Components of a Takata airbag sit on a bench at a US Senate Committee on Commerce, Science, and Transportation hearing on Capitol Hill in Washington, DC.
Part of the reason for this is simple. With this many parts requiring replacement, Takata must both build the replacements and find the money to do so. Many owners can now receive replacement parts with ease, but early in the recall, replacement parts were few and far between.
Owners shoulder some of the blame, too. Not everybody gets excited at the premise of going to the dealership, and Americans are pretty bad at getting recalls fixed in general. A 2012 NHTSA-sponsored study found that approximately 25 percent of recalled cars never get repaired, no matter the reason.
These aren't the kind of parts that should be left in cars, though. Takata's faulty airbag inflators can malfunction during airbag deployment, sending shrapnel through the cabin instead of inflating the airbag as normal. Thus far, some 16 deaths and 180 injuries have been linked to Takata's faulty parts.
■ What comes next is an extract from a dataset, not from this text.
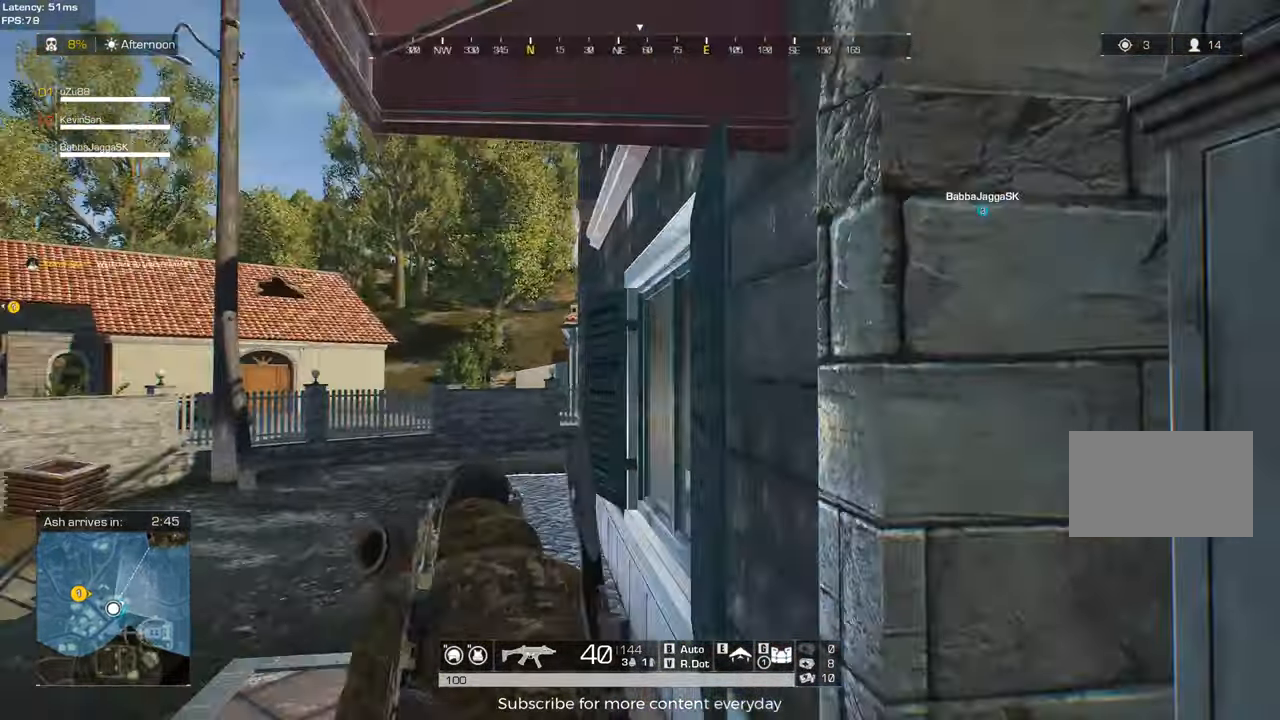
{"keys": ["d", "shift", "w"], "mouse": [], "events": [[117, "a", "up"], [250, "d", "down"]]}
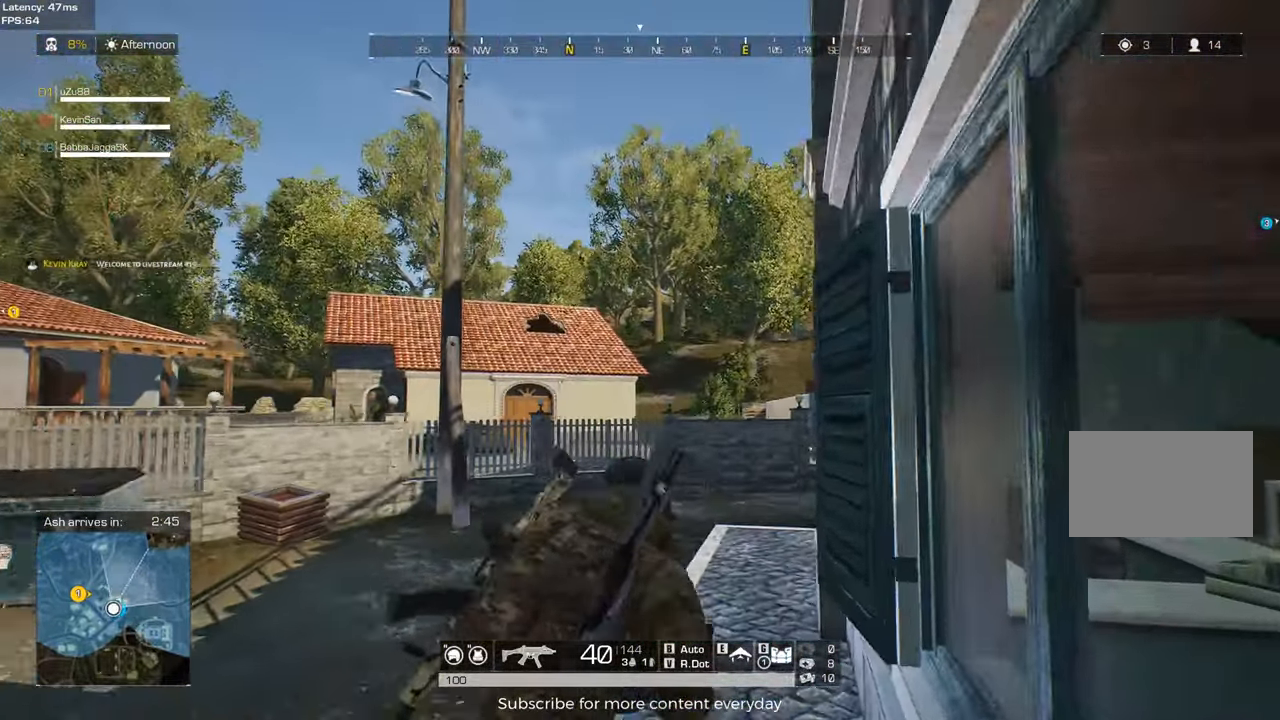
{"keys": ["a", "shift", "w"], "mouse": [], "events": [[117, "d", "up"], [317, "a", "down"]]}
Independent testing confirmed the reasons for this fatal defect. Takata cut costs by neglecting to add a moisture-absorbing desiccant to its ammonium nitrate inflators and insufficiently protecting its parts from moisture. When moisture eventually contacted the desiccant-free ammonium nitrate, it caused the chemical to go bad, causing the part failures.
In the wake of this scandal, Takata pleaded guilty in the US to criminal wrongdoing and promised to pay a $1 billion fine. A number of automakers, including BMW and Toyota , agreed to pay $533 million as part of a settlement with owners, with some of that money going to a campaign to get owners into dealerships for the fix.